Coming-of-age films form part of the daily bread of filmmaking, not only in Hollywood but in almost every movie industry around the world. Boyhood, to be released in June this year, however, takes the concept of a coming-of-age film to a whole new level that we have never seen done before.
Boyhood's creator Richard Linklater (known for the Before Sunrise, Before Sunset and Before Midnight trilogy all released 9 years apart) chose 7-year-old Ellar Coltrane as his protagonist, Mason, back in 2002. This groundbreaking film, which encompasses the very essence of what dedication to art is, captures the journey of a young boy growing up over the course of 12 years using the same actor.
This larger-than-life experiment saw the group of actors, including Ethan Hawke (one of Linklater’s staple actors) and Patricia Arquette, who play Mason's parents, reunite every summer for over a decade to document a moving account of a boy growing up, culminating with him leaving for college.
But it is not the physical and emotional growth of the boy turning into a young man that the audience witnesses, it is also the aging of the other principle actors. Hawke and Arquette visibly change through the film, going through a journey themselves. Even Mason's sister, played by Linklater's daughter, Lorelei, also evolves into a young woman through the film.

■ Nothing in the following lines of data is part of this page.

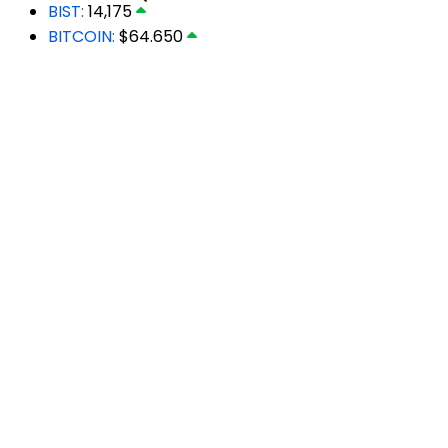
BIST:
14,175
BITCOIN:
$64.650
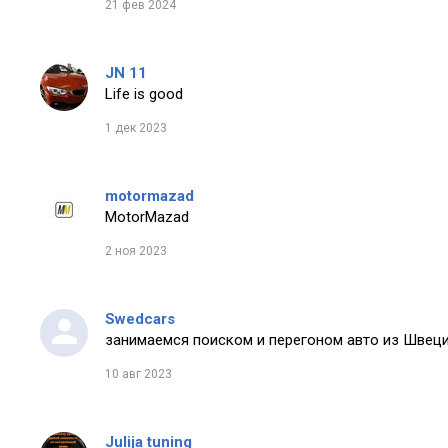
21 фев 2024
JN 11
Life is good
1 дек 2023
motormazad
MotorMazad
2 ноя 2023
Swedcars
занимаемся поиском и перегоном авто из Швеци
10 авг 2023
Julija tuning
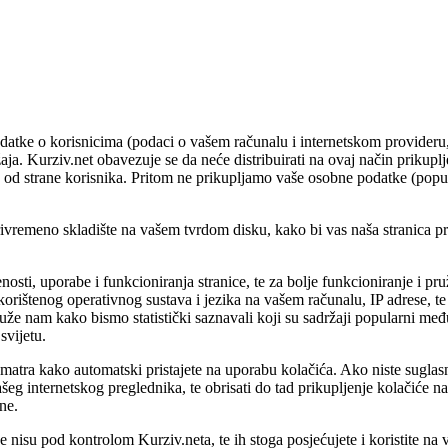
podatke o korisnicima (podaci o vašem računalu i internetskom provideru, i 
žaja. Kurziv.net obavezuje se da neće distribuirati na ovaj način prikup
a od strane korisnika. Pritom ne prikupljamo vaše osobne podatke (poput
 privremeno skladište na vašem tvrdom disku, kako bi vas naša stranica 
ćenosti, uporabe i funkcioniranja stranice, te za bolje funkcioniranje i 
rištenog operativnog sustava i jezika na vašem računalu, IP adrese, te 
 služe nam kako bismo statistički saznavali koji su sadržaji popularni me
svijetu.
smatra kako automatski pristajete na uporabu kolačića. Ako niste sugla
ašeg internetskog preglednika, te obrisati do tad prikupljenje kolačiće n
ne.
 nisu pod kontrolom Kurziv.neta, te ih stoga posjećujete i koristite na 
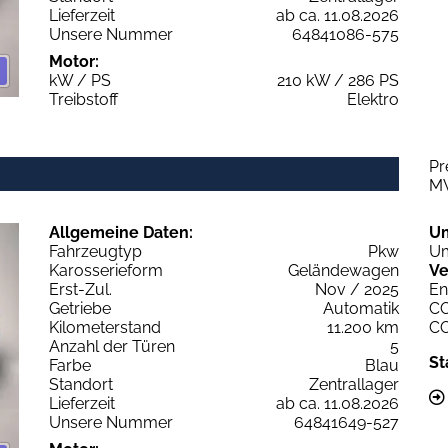
Lieferzeit
ab ca. 11.08.2026
Unsere Nummer
64841086-575
Motor:
kW / PS
210 kW / 286 PS
Treibstoff
Elektro
Pr
M
Allgemeine Daten:
U
Fahrzeugtyp
Pkw
Um
Karosserieform
Geländewagen
Ve
Erst-Zul.
Nov / 2025
En
Getriebe
Automatik
C
Kilometerstand
11.200 km
C
Anzahl der Türen
5
St
Farbe
Blau
Standort
Zentrallager
Lieferzeit
ab ca. 11.08.2026
Unsere Nummer
64841649-527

This is the first time a story of this nature has been attempted to be told on screen. The renowned director's Before Sunrise trilogy grazed the surface of this idea, with the three films spanning almost 30 years, but not to the extent that Boyhood has gone. The film premiered at the Sundance Film Festival in January this year and was also widely critically acclaimed at the Berlin Film Festival in February.

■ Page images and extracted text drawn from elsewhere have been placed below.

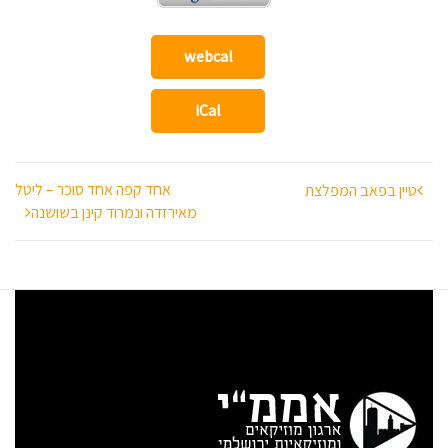
webcal
iCal
ניווט
אחד קפה אחד סוכר – ליטל
טיין בפאב המפלצת
מאירזדה ונמרוד קינן בשושנה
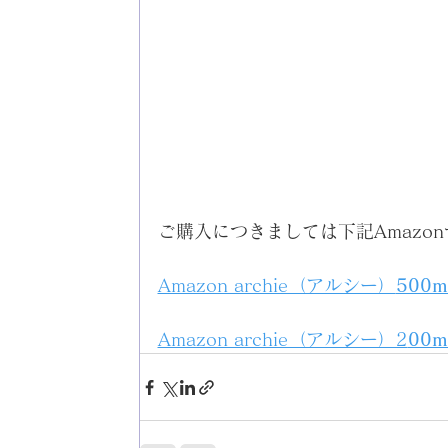
ご購入につきましては下記Amazo
Amazon archie（アルシー）
500m
Amazon archie（アルシー）2
00m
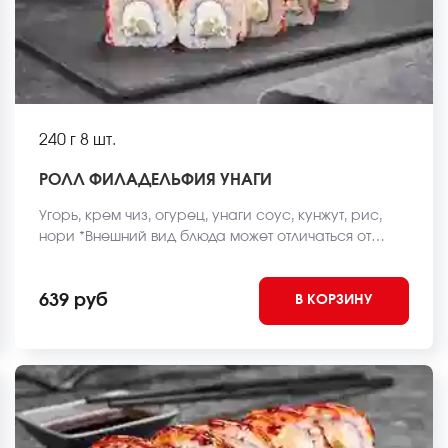
240 г
8 шт.
РОЛЛ ФИЛАДЕЛЬФИЯ УНАГИ
Угорь, крем чиз, огурец, унаги соус, кунжут, рис,
нори *Внешний вид блюда может отличаться от
фото на сайте.
639 руб
В КОРЗИНУ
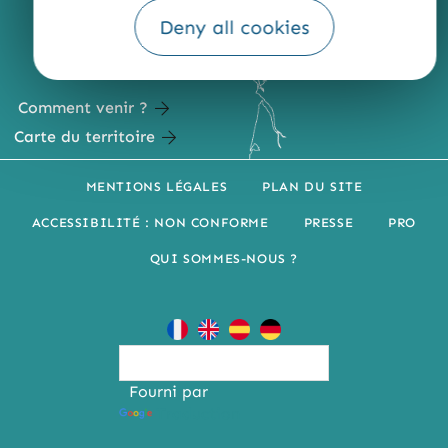
Deny all cookies
Comment venir ?
Carte du territoire
MENTIONS LÉGALES
PLAN DU SITE
ACCESSIBILITÉ : NON CONFORME
PRESSE
PRO
QUI SOMMES-NOUS ?
Fourni par
Traduction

This is a once-in-a-lifetime cinematic event – and quite literally so. We’ve waited over 12 years so far for the filming to be completed and now we just have to wait a few months more for the film to be officially released. The trailer is out but of course it does no justice to the magnitude of the film. Linklater should be saluted – this is not only a daunting task that required extreme patience and perseverance, but also one that not every director will have the mettle to fulfil.